The exercise:
The records that follow are to be repeated without alteration.

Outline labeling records
***
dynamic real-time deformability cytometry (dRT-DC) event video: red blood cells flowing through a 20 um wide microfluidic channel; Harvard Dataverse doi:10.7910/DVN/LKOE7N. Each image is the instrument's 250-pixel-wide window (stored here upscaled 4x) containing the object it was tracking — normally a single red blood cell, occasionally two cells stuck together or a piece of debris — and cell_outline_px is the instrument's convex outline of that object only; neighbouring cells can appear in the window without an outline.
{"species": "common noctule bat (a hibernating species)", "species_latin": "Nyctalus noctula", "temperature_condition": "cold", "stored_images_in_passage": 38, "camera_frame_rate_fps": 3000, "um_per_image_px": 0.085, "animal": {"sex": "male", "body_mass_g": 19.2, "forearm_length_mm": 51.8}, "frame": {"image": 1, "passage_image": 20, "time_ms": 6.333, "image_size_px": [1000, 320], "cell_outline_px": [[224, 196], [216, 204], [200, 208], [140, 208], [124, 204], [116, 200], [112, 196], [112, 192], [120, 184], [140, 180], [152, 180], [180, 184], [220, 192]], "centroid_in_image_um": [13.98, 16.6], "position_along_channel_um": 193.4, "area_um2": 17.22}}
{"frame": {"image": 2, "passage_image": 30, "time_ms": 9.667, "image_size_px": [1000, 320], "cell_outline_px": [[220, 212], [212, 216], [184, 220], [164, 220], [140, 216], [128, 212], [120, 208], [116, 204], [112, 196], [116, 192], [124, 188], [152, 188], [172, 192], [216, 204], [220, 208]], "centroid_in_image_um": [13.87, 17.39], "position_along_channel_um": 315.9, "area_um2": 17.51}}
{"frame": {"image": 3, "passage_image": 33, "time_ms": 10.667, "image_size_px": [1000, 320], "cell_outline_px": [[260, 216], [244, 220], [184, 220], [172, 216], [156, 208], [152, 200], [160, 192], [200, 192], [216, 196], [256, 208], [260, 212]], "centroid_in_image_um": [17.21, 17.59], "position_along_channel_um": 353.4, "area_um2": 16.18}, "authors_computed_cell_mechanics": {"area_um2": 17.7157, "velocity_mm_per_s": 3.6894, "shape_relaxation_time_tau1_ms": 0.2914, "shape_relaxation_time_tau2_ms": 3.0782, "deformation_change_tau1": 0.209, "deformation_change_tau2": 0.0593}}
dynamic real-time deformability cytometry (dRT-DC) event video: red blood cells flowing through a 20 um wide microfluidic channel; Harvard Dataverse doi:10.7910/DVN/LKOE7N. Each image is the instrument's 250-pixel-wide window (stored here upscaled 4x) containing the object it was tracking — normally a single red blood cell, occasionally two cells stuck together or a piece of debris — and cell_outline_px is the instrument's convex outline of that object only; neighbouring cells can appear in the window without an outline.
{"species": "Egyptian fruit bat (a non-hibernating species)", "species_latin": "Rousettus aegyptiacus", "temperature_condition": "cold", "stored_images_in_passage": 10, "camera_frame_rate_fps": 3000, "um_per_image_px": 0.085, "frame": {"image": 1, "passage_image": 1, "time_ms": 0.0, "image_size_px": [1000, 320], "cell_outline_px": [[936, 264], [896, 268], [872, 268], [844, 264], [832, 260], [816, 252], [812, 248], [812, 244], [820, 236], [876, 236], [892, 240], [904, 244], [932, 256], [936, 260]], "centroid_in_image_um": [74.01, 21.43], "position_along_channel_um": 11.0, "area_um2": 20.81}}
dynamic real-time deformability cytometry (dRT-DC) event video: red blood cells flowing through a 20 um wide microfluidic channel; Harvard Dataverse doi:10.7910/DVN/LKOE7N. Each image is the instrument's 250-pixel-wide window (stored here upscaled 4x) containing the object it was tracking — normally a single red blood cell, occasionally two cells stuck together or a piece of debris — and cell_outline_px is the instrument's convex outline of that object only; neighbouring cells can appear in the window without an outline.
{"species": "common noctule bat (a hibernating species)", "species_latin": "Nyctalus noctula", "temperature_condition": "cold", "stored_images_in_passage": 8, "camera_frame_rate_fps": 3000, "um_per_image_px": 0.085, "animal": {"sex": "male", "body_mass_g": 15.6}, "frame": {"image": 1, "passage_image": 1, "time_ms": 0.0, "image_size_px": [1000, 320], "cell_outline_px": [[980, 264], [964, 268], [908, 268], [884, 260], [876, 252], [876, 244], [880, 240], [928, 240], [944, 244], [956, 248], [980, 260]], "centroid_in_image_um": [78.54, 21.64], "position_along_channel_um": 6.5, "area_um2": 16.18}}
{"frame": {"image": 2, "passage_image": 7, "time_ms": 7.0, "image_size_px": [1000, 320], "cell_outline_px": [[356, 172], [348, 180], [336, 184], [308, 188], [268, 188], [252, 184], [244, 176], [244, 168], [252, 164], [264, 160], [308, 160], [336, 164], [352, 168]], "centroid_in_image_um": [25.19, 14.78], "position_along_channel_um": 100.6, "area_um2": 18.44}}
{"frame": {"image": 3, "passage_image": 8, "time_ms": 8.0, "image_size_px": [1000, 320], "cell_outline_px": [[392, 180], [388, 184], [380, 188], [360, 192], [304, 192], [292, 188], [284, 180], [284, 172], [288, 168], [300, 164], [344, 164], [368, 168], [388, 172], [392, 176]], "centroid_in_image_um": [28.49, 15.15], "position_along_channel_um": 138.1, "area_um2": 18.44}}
***
Response to the exercise:
dynamic real-time deformability cytometry (dRT-DC) event video: red blood cells flowing through a 20 um wide microfluidic channel; Harvard Dataverse doi:10.7910/DVN/LKOE7N. Each image is the instrument's 250-pixel-wide window (stored here upscaled 4x) containing the object it was tracking — normally a single red blood cell, occasionally two cells stuck together or a piece of debris — and cell_outline_px is the instrument's convex outline of that object only; neighbouring cells can appear in the window without an outline.
{"species": "common noctule bat (a hibernating species)", "species_latin": "Nyctalus noctula", "temperature_condition": "cold", "stored_images_in_passage": 38, "camera_frame_rate_fps": 3000, "um_per_image_px": 0.085, "animal": {"sex": "male", "body_mass_g": 19.2, "forearm_length_mm": 51.8}, "frame": {"image": 1, "passage_image": 20, "time_ms": 6.333, "image_size_px": [1000, 320], "cell_outline_px": [[224, 196], [216, 204], [200, 208], [140, 208], [124, 204], [116, 200], [112, 196], [112, 192], [120, 184], [140, 180], [152, 180], [180, 184], [220, 192]], "centroid_in_image_um": [13.98, 16.6], "position_along_channel_um": 193.4, "area_um2": 17.22}}
{"frame": {"image": 2, "passage_image": 30, "time_ms": 9.667, "image_size_px": [1000, 320], "cell_outline_px": [[220, 212], [212, 216], [184, 220], [164, 220], [140, 216], [128, 212], [120, 208], [116, 204], [112, 196], [116, 192], [124, 188], [152, 188], [172, 192], [216, 204], [220, 208]], "centroid_in_image_um": [13.87, 17.39], "position_along_channel_um": 315.9, "area_um2": 17.51}}
{"frame": {"image": 3, "passage_image": 33, "time_ms": 10.667, "image_size_px": [1000, 320], "cell_outline_px": [[260, 216], [244, 220], [184, 220], [172, 216], [156, 208], [152, 200], [160, 192], [200, 192], [216, 196], [256, 208], [260, 212]], "centroid_in_image_um": [17.21, 17.59], "position_along_channel_um": 353.4, "area_um2": 16.18}, "authors_computed_cell_mechanics": {"area_um2": 17.7157, "velocity_mm_per_s": 3.6894, "shape_relaxation_time_tau1_ms": 0.2914, "shape_relaxation_time_tau2_ms": 3.0782, "deformation_change_tau1": 0.209, "deformation_change_tau2": 0.0593}}
dynamic real-time deformability cytometry (dRT-DC) event video: red blood cells flowing through a 20 um wide microfluidic channel; Harvard Dataverse doi:10.7910/DVN/LKOE7N. Each image is the instrument's 250-pixel-wide window (stored here upscaled 4x) containing the object it was tracking — normally a single red blood cell, occasionally two cells stuck together or a piece of debris — and cell_outline_px is the instrument's convex outline of that object only; neighbouring cells can appear in the window without an outline.
{"species": "Egyptian fruit bat (a non-hibernating species)", "species_latin": "Rousettus aegyptiacus", "temperature_condition": "cold", "stored_images_in_passage": 10, "camera_frame_rate_fps": 3000, "um_per_image_px": 0.085, "frame": {"image": 1, "passage_image": 1, "time_ms": 0.0, "image_size_px": [1000, 320], "cell_outline_px": [[936, 264], [896, 268], [872, 268], [844, 264], [832, 260], [816, 252], [812, 248], [812, 244], [820, 236], [876, 236], [892, 240], [904, 244], [932, 256], [936, 260]], "centroid_in_image_um": [74.01, 21.43], "position_along_channel_um": 11.0, "area_um2": 20.81}}
dynamic real-time deformability cytometry (dRT-DC) event video: red blood cells flowing through a 20 um wide microfluidic channel; Harvard Dataverse doi:10.7910/DVN/LKOE7N. Each image is the instrument's 250-pixel-wide window (stored here upscaled 4x) containing the object it was tracking — normally a single red blood cell, occasionally two cells stuck together or a piece of debris — and cell_outline_px is the instrument's convex outline of that object only; neighbouring cells can appear in the window without an outline.
{"species": "common noctule bat (a hibernating species)", "species_latin": "Nyctalus noctula", "temperature_condition": "cold", "stored_images_in_passage": 8, "camera_frame_rate_fps": 3000, "um_per_image_px": 0.085, "animal": {"sex": "male", "body_mass_g": 15.6}, "frame": {"image": 1, "passage_image": 1, "time_ms": 0.0, "image_size_px": [1000, 320], "cell_outline_px": [[980, 264], [964, 268], [908, 268], [884, 260], [876, 252], [876, 244], [880, 240], [928, 240], [944, 244], [956, 248], [980, 260]], "centroid_in_image_um": [78.54, 21.64], "position_along_channel_um": 6.5, "area_um2": 16.18}}
{"frame": {"image": 2, "passage_image": 7, "time_ms": 7.0, "image_size_px": [1000, 320], "cell_outline_px": [[356, 172], [348, 180], [336, 184], [308, 188], [268, 188], [252, 184], [244, 176], [244, 168], [252, 164], [264, 160], [308, 160], [336, 164], [352, 168]], "centroid_in_image_um": [25.19, 14.78], "position_along_channel_um": 100.6, "area_um2": 18.44}}
{"frame": {"image": 3, "passage_image": 8, "time_ms": 8.0, "image_size_px": [1000, 320], "cell_outline_px": [[392, 180], [388, 184], [380, 188], [360, 192], [304, 192], [292, 188], [284, 180], [284, 172], [288, 168], [300, 164], [344, 164], [368, 168], [388, 172], [392, 176]], "centroid_in_image_um": [28.49, 15.15], "position_along_channel_um": 138.1, "area_um2": 18.44}}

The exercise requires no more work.